Jak donosi dziś AS, Atletico Madryt stara się pozyskać Roberto Jimeneza. Po spadku do Segunda Division bramkarz Realu Saragossa nie zostanie w tym zespole na kolejny sezon, więc jego najbliższe otoczenie szuka dla niego jak najodpowiedniejszego klubu. Choć 27-latek przebywa obecnie na wakacjach, to według hiszpańskiej prasy ma na stole kilka konkretnych ofert, a najbardziej zainteresowani są m.in. Fiorentina i Rojiblancos.

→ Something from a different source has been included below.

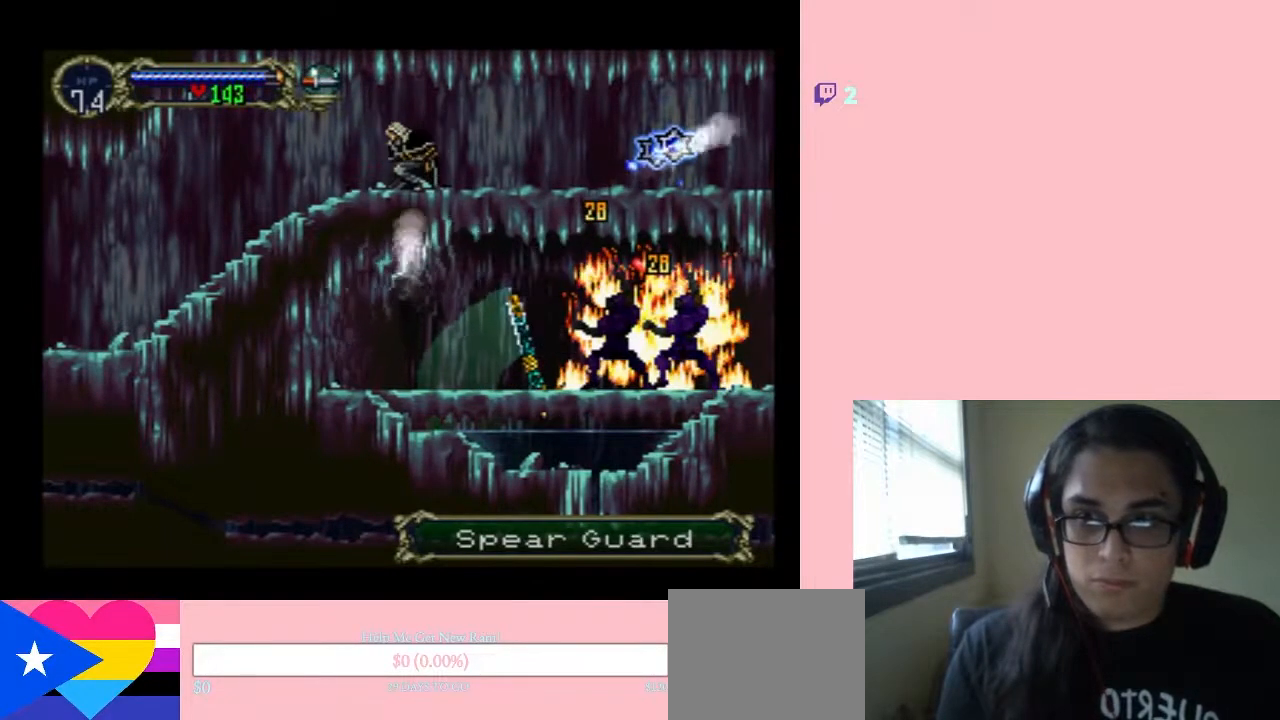
{"buttons": ["DPAD_RIGHT"], "left_stick": "center", "right_stick": "center", "events": [[333, "DPAD_RIGHT", "down"]]}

Nie wiadomo, jaką decyzję podejmie sam piłkarz, ale z pewnością wie, że na Vicente Calderon przyszłoby mu rywalizować z Thibautem Courtoisem. Podopieczni Diego Simeone będą jednak grali na trzech frontach, więc rotacje w bramce na pewno będą miały miejsce, a i sam Belg po sezonie wróci do Chelsea. Być może wtedy to właśnie Roberto byłby pierwszym bramkarze Rojiblancos, skoro sztab szkoleniowy nie wiąże przyszłości ani z Sergio Asenjo, ani z Joelem Roblesem.
Jeśli golkiper Realu Saragossa zdecydowałby się na przeprowadzkę do stolicy Hiszpanii, to byłaby to dla niego już trzecia przygoda z Los Colchoneros. 27-latek jest w końcu wychowankiem Atletico Madryt. W pierwszych latach swojej przygody z Vicente Calderon rozegrał jednak tylko 1 mecz ligowy. Następnie zaliczył po jednym sezonie w Gimnastic i w Reacreativo Huelva. W lecie 2009 roku wrócił do Rojiblancos, ale po pół roku został oddany do Realu Saragossa, a następnie za ponad 8.000.000 € kupiła go Benfica. W Lizbonie Roberto zagrał jednak tylko rok, bowiem przed sezonem 2011/2012 za podobną kwotę wykupili go stamtąd Los Blanquillos, dla których występował aż do dziś.